SOURCE PASSAGE ->

◆ ◆ ◆ ◆ ◆ ◆ ◆

So devastating was the British victory over the Kingitanga that the movement tacitly foreswore any further assertions of political will. Henceforth the Kingitanga would represent a shadow kingdom. The kingdom of what might have been if the Pakeha settler government had been willing to keep faith with the letter and spirit of Te Tiriti. What also remained unspoken, however, was the Kingitanga’s understanding that if the settler state’s ability to enforce its dominance ever faltered, then the substance of Māori power would return, and the shadow kingdom would turn into something much more solid.

Small wonder, then, that the Prime Minister, Christopher Luxon, is said to be seeking an urgent private audience with King Tuheitia. [It took place on Monday, 15 January 2024. - C.T.] The Coalition Government needs to know just how pushy the Kingitanga and its allies are prepared to get if the National-Act-NZ First de-Maorification agenda is not abandoned. If, as seems likely, the King replies “wait and see” , then Luxon’s and his cabinet’s next step will be to assess the New Zealand state’s current capacity to enforce its will. One thing’s for certain: In 2024 the British will not be sending the New Zealand Government 12,000 troops!

◆ ◆ ◆ ◆ ◆ ◆ ◆

Saved data entries:
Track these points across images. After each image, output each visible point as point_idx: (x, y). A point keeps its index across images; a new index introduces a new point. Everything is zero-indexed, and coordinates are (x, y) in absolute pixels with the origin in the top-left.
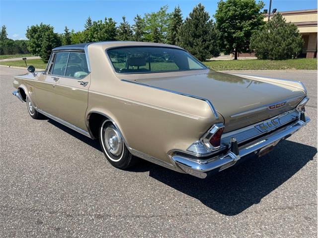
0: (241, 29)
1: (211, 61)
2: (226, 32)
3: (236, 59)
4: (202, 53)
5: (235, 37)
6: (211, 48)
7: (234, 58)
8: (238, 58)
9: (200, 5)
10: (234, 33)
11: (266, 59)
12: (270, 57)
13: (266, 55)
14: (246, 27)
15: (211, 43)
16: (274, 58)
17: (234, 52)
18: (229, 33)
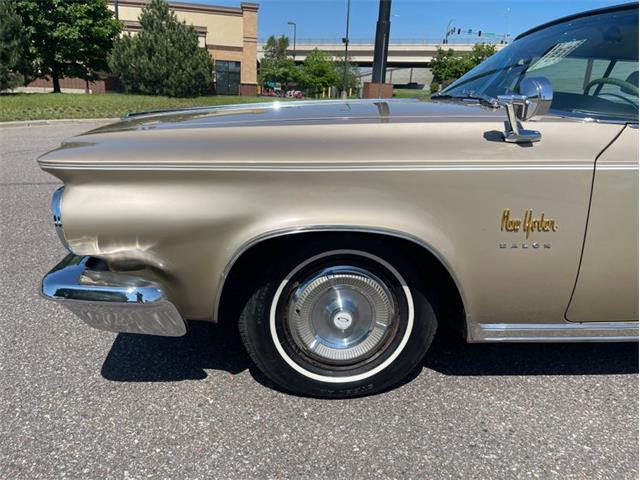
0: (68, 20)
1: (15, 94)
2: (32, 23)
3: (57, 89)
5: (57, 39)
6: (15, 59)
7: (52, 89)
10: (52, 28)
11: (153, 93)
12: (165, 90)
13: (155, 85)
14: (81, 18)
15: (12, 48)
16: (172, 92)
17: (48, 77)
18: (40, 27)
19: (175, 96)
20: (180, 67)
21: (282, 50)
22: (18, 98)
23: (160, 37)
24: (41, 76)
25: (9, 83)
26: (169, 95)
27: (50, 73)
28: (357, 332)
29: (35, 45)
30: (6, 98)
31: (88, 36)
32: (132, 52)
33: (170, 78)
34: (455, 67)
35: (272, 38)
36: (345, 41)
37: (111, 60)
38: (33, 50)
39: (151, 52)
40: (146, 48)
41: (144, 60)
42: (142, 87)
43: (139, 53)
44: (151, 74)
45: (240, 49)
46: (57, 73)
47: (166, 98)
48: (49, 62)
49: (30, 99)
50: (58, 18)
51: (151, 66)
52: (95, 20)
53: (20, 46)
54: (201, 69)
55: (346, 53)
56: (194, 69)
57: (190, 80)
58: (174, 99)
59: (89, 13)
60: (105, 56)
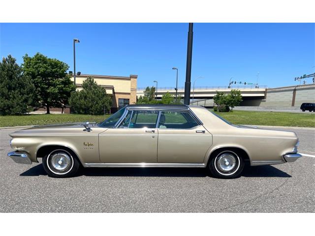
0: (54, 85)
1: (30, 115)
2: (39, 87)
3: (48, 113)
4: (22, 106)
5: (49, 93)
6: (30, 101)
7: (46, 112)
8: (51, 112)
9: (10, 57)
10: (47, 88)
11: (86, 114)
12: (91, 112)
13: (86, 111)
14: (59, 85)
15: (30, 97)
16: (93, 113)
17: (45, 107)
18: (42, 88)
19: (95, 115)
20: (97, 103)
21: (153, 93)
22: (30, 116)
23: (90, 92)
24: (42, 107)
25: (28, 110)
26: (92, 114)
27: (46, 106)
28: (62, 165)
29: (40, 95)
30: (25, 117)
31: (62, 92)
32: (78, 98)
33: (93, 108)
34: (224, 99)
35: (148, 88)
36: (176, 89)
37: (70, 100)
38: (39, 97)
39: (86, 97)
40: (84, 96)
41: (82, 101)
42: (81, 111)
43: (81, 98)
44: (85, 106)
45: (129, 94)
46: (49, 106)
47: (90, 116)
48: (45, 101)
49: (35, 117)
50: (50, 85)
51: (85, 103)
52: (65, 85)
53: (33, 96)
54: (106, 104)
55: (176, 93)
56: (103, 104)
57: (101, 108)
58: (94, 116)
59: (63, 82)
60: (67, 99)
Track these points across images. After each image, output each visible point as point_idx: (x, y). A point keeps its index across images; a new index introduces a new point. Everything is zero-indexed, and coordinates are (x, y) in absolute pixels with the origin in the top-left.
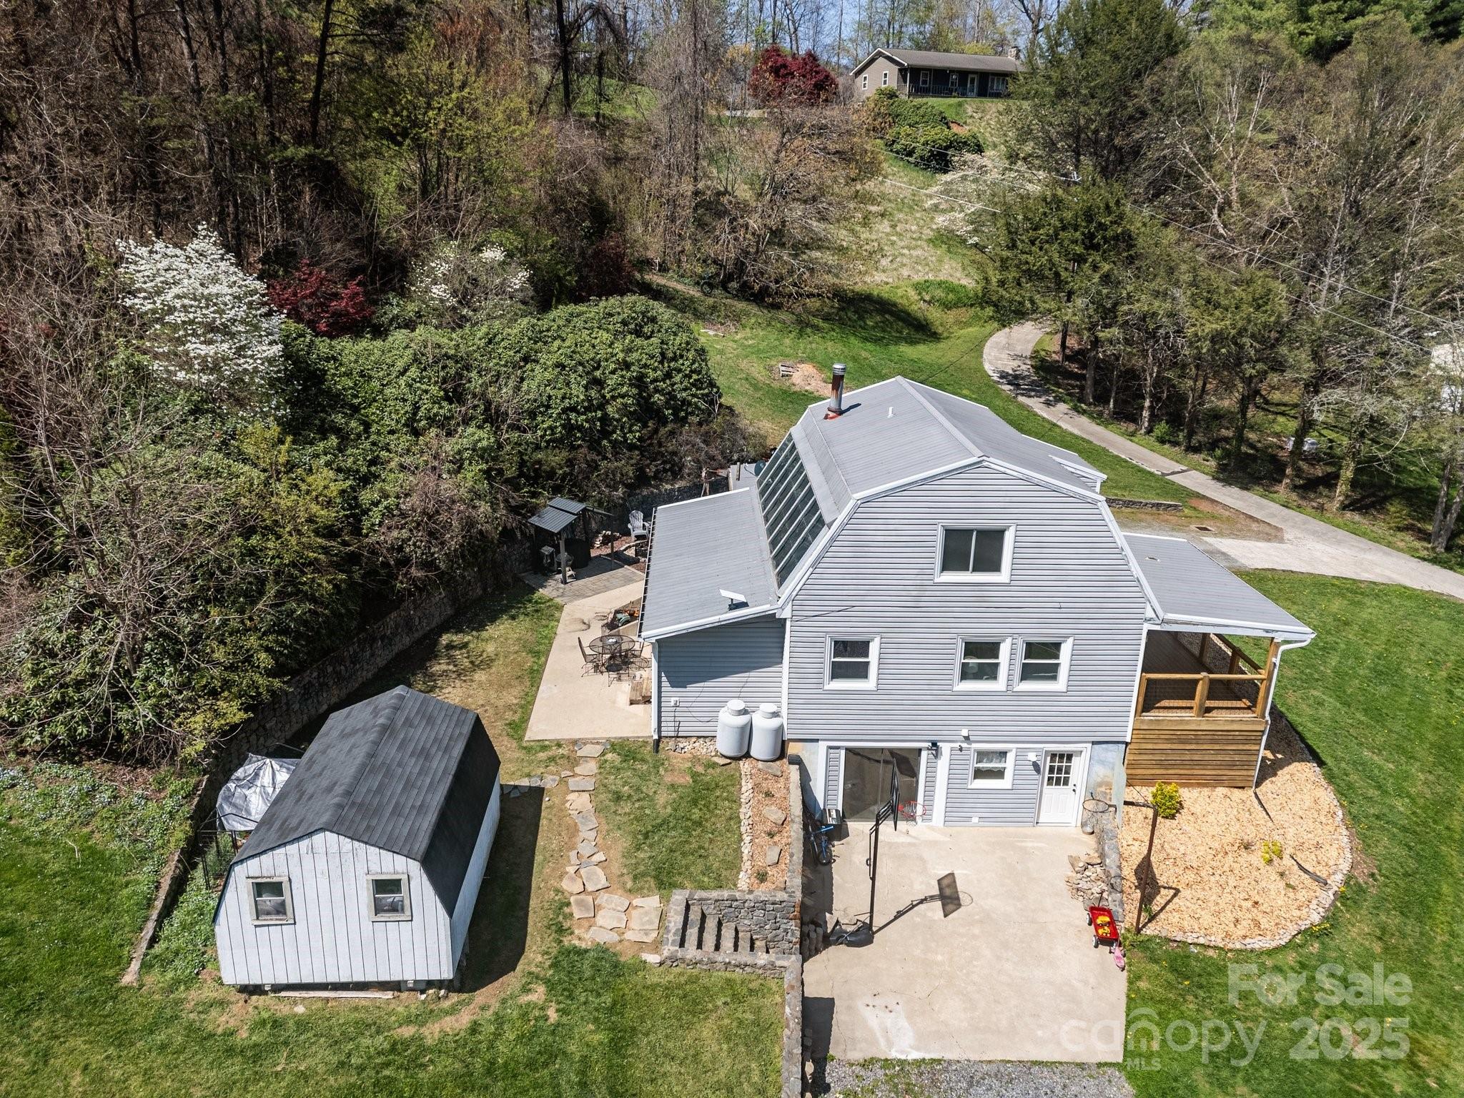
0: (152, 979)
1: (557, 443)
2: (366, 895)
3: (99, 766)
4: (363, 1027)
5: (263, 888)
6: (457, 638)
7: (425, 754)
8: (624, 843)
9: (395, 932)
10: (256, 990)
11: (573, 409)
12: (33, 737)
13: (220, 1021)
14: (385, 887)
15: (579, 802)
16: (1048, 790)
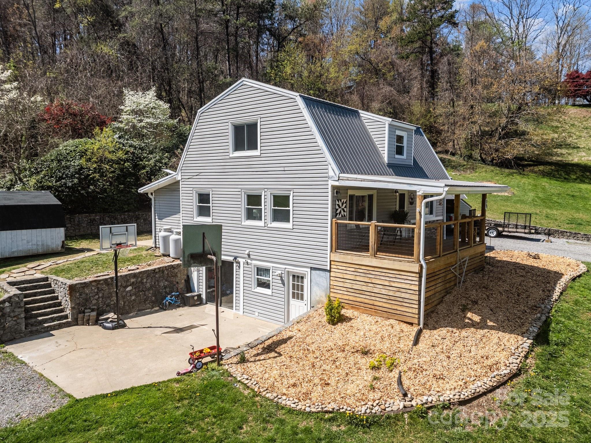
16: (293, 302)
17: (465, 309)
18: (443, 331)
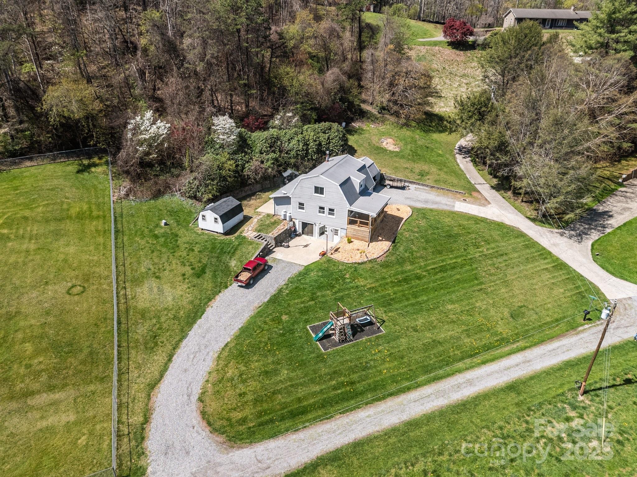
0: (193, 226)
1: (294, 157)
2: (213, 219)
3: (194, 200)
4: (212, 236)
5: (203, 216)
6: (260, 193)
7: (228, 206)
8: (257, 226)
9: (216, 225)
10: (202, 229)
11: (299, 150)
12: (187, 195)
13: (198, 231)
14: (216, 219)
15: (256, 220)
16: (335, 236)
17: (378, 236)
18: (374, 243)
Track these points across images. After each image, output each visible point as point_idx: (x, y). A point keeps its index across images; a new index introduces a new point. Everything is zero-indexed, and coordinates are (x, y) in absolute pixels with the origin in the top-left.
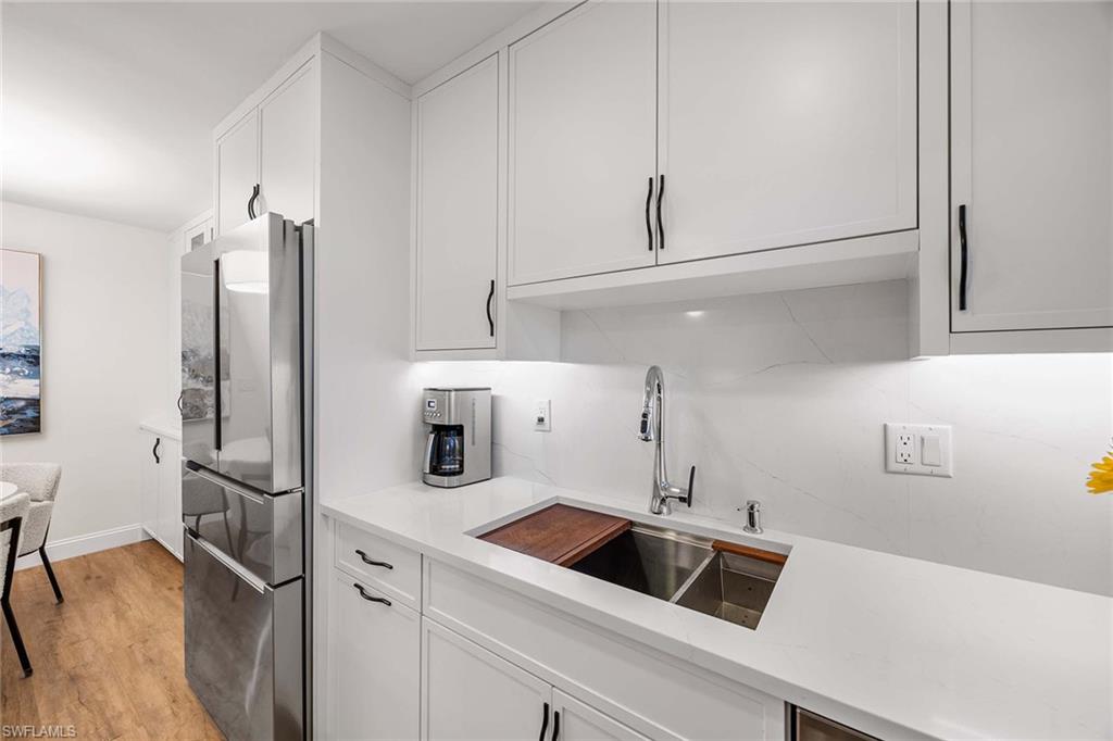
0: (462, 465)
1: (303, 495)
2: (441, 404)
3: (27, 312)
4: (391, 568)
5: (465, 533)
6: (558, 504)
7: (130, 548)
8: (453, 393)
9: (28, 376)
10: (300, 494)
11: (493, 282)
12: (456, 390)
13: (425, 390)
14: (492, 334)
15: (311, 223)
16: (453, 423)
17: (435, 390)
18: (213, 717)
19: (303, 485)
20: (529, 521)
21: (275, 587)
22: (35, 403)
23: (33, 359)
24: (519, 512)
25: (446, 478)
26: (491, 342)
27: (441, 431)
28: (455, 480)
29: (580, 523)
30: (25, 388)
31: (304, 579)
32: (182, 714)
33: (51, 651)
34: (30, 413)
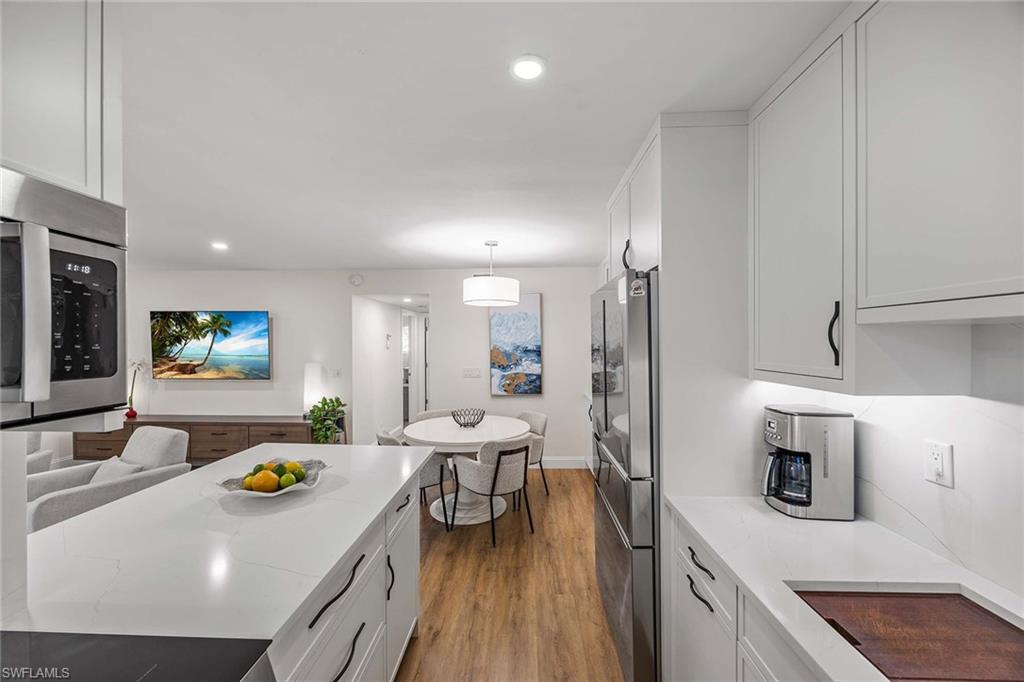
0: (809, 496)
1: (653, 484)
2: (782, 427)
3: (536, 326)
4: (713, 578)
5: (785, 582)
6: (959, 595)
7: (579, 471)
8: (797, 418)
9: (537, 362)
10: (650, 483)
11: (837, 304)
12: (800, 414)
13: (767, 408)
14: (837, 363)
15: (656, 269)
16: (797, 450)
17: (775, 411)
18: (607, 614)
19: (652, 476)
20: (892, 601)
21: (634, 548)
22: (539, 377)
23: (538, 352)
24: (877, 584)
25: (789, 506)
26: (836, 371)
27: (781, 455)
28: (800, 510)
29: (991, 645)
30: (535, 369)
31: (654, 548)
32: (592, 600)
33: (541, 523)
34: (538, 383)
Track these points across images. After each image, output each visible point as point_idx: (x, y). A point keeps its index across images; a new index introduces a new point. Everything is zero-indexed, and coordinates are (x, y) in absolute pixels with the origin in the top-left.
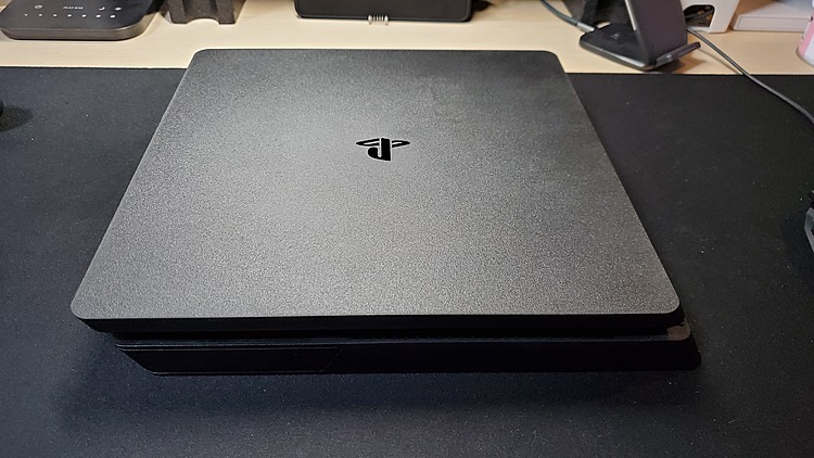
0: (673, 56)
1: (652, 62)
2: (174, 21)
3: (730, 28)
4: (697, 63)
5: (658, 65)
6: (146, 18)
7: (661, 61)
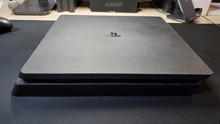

◆ ◆ ◆ ◆ ◆ ◆ ◆

PROMPT A -> Please rewrite the Kingitanga passage starting with "So devastating was" and going on through "much more solid.", changing "shadow kingdom" to "phantom kingdom".
PROMPT B -> According to the Kingitanga passage, with whom is Prime Minister Christopher Luxon said to be seeking an urgent private audience?

TASK RESULT A ->
So devastating was the British victory over the Kingitanga that the movement tacitly foreswore any further assertions of political will. Henceforth the Kingitanga would represent a phantom kingdom. The kingdom of what might have been if the Pakeha settler government had been willing to keep faith with the letter and spirit of Te Tiriti. What also remained unspoken, however, was the Kingitanga’s understanding that if the settler state’s ability to enforce its dominance ever faltered, then the substance of Māori power would return, and the phantom kingdom would turn into something much more solid.

TASK RESULT B -> King Tuheitia